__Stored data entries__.
═══

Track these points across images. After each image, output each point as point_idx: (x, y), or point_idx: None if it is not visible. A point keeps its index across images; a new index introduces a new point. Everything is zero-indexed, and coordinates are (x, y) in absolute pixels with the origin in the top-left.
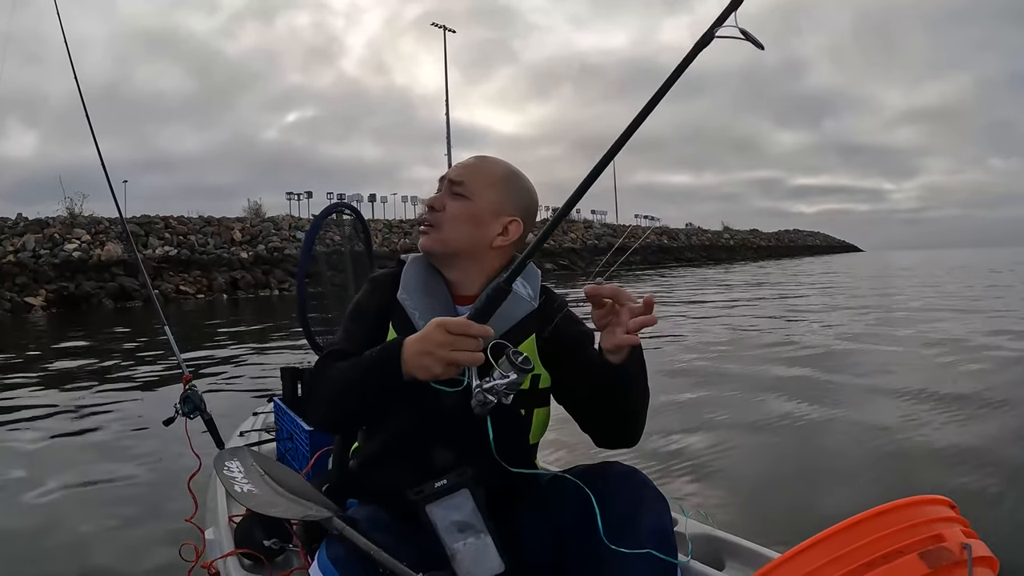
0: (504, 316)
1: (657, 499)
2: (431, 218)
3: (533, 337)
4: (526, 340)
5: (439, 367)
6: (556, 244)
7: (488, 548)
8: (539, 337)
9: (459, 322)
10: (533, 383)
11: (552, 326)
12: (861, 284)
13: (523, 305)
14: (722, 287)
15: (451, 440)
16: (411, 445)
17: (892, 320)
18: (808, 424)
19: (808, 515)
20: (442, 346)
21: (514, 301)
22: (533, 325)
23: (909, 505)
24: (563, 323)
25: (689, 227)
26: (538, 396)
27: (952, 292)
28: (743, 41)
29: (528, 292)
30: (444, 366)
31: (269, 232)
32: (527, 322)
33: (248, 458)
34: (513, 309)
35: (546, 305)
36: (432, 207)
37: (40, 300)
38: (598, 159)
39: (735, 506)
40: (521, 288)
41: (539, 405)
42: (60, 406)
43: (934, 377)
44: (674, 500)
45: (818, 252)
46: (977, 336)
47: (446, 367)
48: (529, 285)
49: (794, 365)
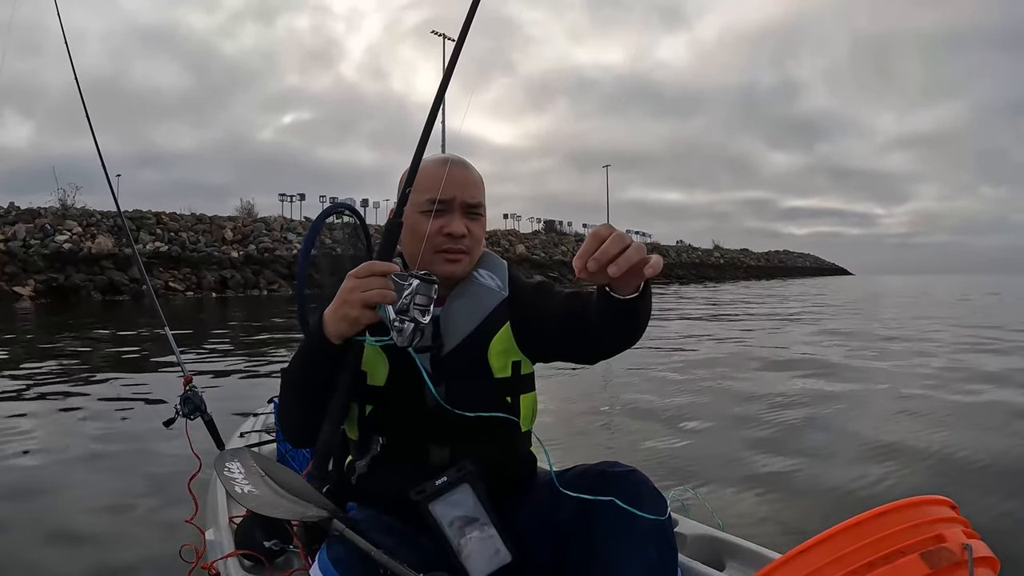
0: (475, 308)
1: (656, 499)
2: (463, 245)
3: (508, 325)
4: (501, 329)
5: (355, 310)
6: (547, 256)
7: (495, 540)
8: (515, 324)
9: (364, 265)
10: (515, 369)
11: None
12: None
13: (493, 295)
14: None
15: (446, 438)
16: (406, 448)
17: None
18: (808, 424)
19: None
20: (352, 291)
21: (483, 292)
22: (506, 314)
23: (910, 505)
24: (528, 291)
25: (680, 244)
26: (522, 382)
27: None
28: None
29: (496, 283)
30: (359, 309)
31: (260, 232)
32: (499, 311)
33: (248, 459)
34: (484, 301)
35: (516, 292)
36: (461, 235)
37: (29, 290)
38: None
39: (735, 506)
40: (489, 279)
41: (524, 391)
42: (59, 406)
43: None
44: (674, 500)
45: (808, 274)
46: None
47: (361, 310)
48: (496, 276)
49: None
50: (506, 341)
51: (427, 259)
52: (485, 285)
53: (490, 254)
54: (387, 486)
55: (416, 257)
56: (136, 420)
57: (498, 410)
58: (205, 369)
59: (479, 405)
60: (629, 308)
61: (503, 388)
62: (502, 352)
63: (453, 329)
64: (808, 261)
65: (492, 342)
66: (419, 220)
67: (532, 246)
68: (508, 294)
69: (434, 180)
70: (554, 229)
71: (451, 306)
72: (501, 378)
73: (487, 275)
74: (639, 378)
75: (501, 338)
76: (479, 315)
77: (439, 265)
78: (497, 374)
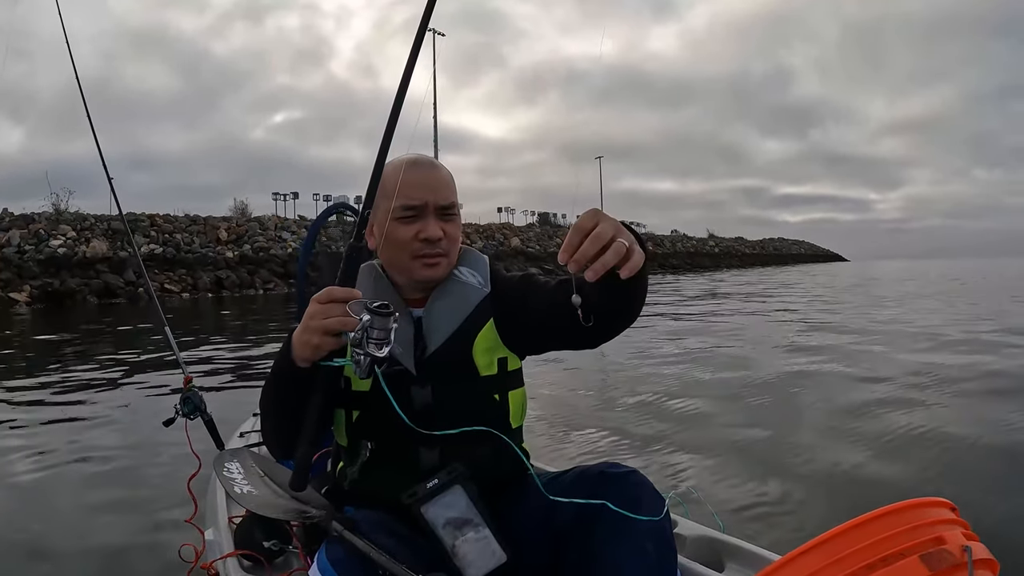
0: (458, 306)
1: (655, 499)
2: (440, 248)
3: (491, 322)
4: (485, 326)
5: (316, 338)
6: (541, 249)
7: (488, 540)
8: (498, 320)
9: (325, 290)
10: (501, 366)
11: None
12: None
13: (475, 292)
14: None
15: (435, 440)
16: (396, 452)
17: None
18: (808, 424)
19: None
20: (314, 317)
21: (465, 291)
22: (489, 310)
23: (910, 507)
24: (511, 284)
25: (674, 234)
26: (510, 379)
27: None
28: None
29: (478, 279)
30: (320, 336)
31: (255, 232)
32: (482, 308)
33: (248, 459)
34: (465, 299)
35: (499, 287)
36: (436, 239)
37: (24, 296)
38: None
39: (735, 507)
40: (470, 277)
41: (512, 388)
42: (59, 406)
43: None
44: (674, 501)
45: (803, 260)
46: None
47: (321, 337)
48: (478, 272)
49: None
50: (491, 338)
51: (406, 265)
52: (466, 283)
53: (470, 250)
54: (379, 490)
55: (394, 265)
56: (136, 420)
57: (486, 409)
58: (205, 369)
59: (465, 405)
60: (621, 290)
61: (490, 386)
62: (487, 350)
63: (435, 330)
64: (803, 248)
65: (476, 340)
66: (394, 227)
67: (527, 239)
68: (490, 290)
69: (405, 185)
70: (548, 222)
71: (432, 306)
72: (487, 376)
73: (468, 272)
74: (638, 372)
75: (485, 336)
76: (461, 314)
77: (418, 271)
78: (483, 372)
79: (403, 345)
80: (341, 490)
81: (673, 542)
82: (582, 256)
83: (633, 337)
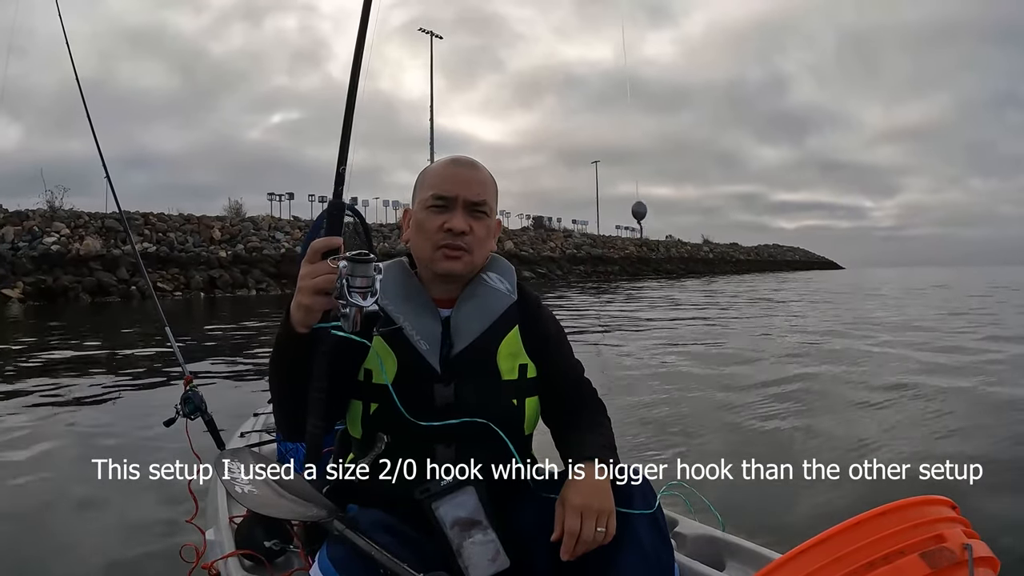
0: (486, 310)
1: (647, 492)
2: (463, 242)
3: (516, 328)
4: (510, 332)
5: (307, 298)
6: (535, 252)
7: (494, 544)
8: (522, 328)
9: (310, 246)
10: (522, 372)
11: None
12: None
13: (503, 299)
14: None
15: (452, 437)
16: (412, 446)
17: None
18: (808, 423)
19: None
20: (304, 278)
21: (493, 295)
22: (515, 317)
23: (910, 505)
24: (542, 318)
25: (669, 239)
26: (528, 385)
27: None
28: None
29: (506, 286)
30: (310, 296)
31: (248, 232)
32: (509, 314)
33: (249, 459)
34: (494, 303)
35: (523, 299)
36: (461, 231)
37: (17, 292)
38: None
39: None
40: (499, 283)
41: (529, 395)
42: (58, 406)
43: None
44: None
45: (798, 268)
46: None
47: (311, 296)
48: (506, 279)
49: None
50: (514, 344)
51: (429, 256)
52: (495, 287)
53: (499, 258)
54: (390, 485)
55: (419, 255)
56: (136, 420)
57: (503, 412)
58: (205, 369)
59: (487, 405)
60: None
61: (509, 390)
62: (510, 355)
63: (463, 330)
64: (797, 255)
65: (501, 344)
66: (425, 216)
67: (520, 242)
68: (516, 298)
69: (440, 178)
70: (542, 225)
71: (461, 307)
72: (508, 380)
73: (496, 278)
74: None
75: (510, 341)
76: (489, 317)
77: (439, 262)
78: (505, 376)
79: (430, 343)
80: (347, 485)
81: (666, 530)
82: (572, 556)
83: (633, 337)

═══

__Task to carry out__.
Without including any pictures, please restate all the records exactly.

__Written response__.
Track these points across images. After each image, output each point as point_idx: (x, y), or point_idx: None if it is not visible. A point keeps its index across images; a new index introduces a new point. Everything is zero-indexed, and coordinates are (x, y) in absolute pixels with the origin in the top-left.
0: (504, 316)
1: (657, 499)
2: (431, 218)
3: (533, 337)
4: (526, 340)
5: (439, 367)
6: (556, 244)
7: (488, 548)
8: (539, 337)
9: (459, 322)
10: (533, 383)
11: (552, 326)
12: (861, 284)
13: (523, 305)
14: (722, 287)
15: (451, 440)
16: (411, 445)
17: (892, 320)
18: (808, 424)
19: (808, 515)
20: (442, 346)
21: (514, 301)
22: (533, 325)
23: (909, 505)
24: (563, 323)
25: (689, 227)
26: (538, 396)
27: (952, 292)
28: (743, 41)
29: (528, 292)
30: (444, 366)
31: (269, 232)
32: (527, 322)
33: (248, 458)
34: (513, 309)
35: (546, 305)
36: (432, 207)
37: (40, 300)
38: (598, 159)
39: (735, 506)
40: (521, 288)
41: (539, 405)
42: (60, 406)
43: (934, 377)
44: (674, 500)
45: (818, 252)
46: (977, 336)
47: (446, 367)
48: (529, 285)
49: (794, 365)
0: (475, 308)
1: (656, 499)
2: (463, 245)
3: (508, 325)
4: (501, 329)
5: (355, 310)
6: (547, 256)
7: (495, 540)
8: (515, 324)
9: (364, 265)
10: (515, 369)
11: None
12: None
13: (493, 295)
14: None
15: (446, 438)
16: (406, 448)
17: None
18: (808, 424)
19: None
20: (352, 291)
21: (483, 292)
22: (506, 314)
23: (910, 505)
24: (528, 291)
25: (680, 244)
26: (522, 382)
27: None
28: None
29: (496, 283)
30: (359, 309)
31: (260, 232)
32: (499, 311)
33: (248, 459)
34: (484, 301)
35: (516, 292)
36: (461, 235)
37: (29, 290)
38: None
39: (735, 506)
40: (489, 279)
41: (524, 391)
42: (59, 406)
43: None
44: (674, 500)
45: (808, 274)
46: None
47: (361, 310)
48: (496, 276)
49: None
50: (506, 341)
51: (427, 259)
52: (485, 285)
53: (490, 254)
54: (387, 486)
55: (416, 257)
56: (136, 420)
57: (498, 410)
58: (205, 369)
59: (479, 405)
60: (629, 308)
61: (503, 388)
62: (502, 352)
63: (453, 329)
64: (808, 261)
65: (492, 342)
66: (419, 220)
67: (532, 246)
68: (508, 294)
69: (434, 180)
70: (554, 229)
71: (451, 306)
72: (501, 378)
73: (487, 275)
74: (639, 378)
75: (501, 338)
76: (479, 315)
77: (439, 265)
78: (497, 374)
0: (458, 306)
1: (655, 499)
2: (440, 248)
3: (491, 322)
4: (485, 326)
5: (316, 338)
6: (541, 249)
7: (488, 540)
8: (498, 320)
9: (325, 290)
10: (501, 366)
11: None
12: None
13: (475, 292)
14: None
15: (435, 440)
16: (396, 452)
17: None
18: (808, 424)
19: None
20: (314, 317)
21: (465, 291)
22: (489, 310)
23: (910, 507)
24: (511, 284)
25: (674, 234)
26: (510, 379)
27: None
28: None
29: (478, 279)
30: (320, 336)
31: (255, 232)
32: (482, 308)
33: (248, 459)
34: (465, 299)
35: (499, 287)
36: (436, 239)
37: (24, 296)
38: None
39: (735, 507)
40: (470, 277)
41: (512, 388)
42: (59, 406)
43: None
44: (674, 501)
45: (803, 260)
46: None
47: (321, 337)
48: (478, 272)
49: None
50: (491, 338)
51: (406, 265)
52: (466, 283)
53: (470, 250)
54: (379, 490)
55: (394, 265)
56: (136, 420)
57: (486, 409)
58: (205, 369)
59: (465, 405)
60: (621, 290)
61: (490, 386)
62: (487, 350)
63: (435, 330)
64: (803, 248)
65: (476, 340)
66: (394, 227)
67: (527, 239)
68: (490, 290)
69: (405, 185)
70: (548, 222)
71: (432, 306)
72: (487, 376)
73: (468, 272)
74: (638, 372)
75: (485, 336)
76: (461, 314)
77: (418, 271)
78: (483, 372)
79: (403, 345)
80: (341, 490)
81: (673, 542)
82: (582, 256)
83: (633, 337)
0: (486, 310)
1: (647, 492)
2: (463, 242)
3: (516, 328)
4: (510, 332)
5: (307, 298)
6: (535, 252)
7: (494, 544)
8: (522, 328)
9: (310, 246)
10: (522, 372)
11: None
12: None
13: (503, 299)
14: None
15: (452, 437)
16: (412, 446)
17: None
18: (808, 423)
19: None
20: (304, 278)
21: (493, 295)
22: (515, 317)
23: (910, 505)
24: (542, 318)
25: (669, 239)
26: (528, 385)
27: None
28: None
29: (506, 286)
30: (310, 296)
31: (248, 232)
32: (509, 314)
33: (249, 459)
34: (494, 303)
35: (523, 299)
36: (461, 231)
37: (17, 292)
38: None
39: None
40: (499, 283)
41: (529, 395)
42: (58, 406)
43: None
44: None
45: (798, 268)
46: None
47: (311, 296)
48: (506, 279)
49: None
50: (514, 344)
51: (429, 256)
52: (495, 287)
53: (499, 258)
54: (390, 485)
55: (419, 255)
56: (136, 420)
57: (503, 412)
58: (205, 369)
59: (487, 405)
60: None
61: (509, 390)
62: (510, 355)
63: (463, 330)
64: (797, 255)
65: (501, 344)
66: (425, 216)
67: (520, 242)
68: (516, 298)
69: (440, 178)
70: (542, 225)
71: (461, 307)
72: (508, 380)
73: (496, 278)
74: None
75: (510, 341)
76: (489, 317)
77: (439, 262)
78: (505, 376)
79: (430, 343)
80: (347, 485)
81: (666, 530)
82: (572, 556)
83: (633, 337)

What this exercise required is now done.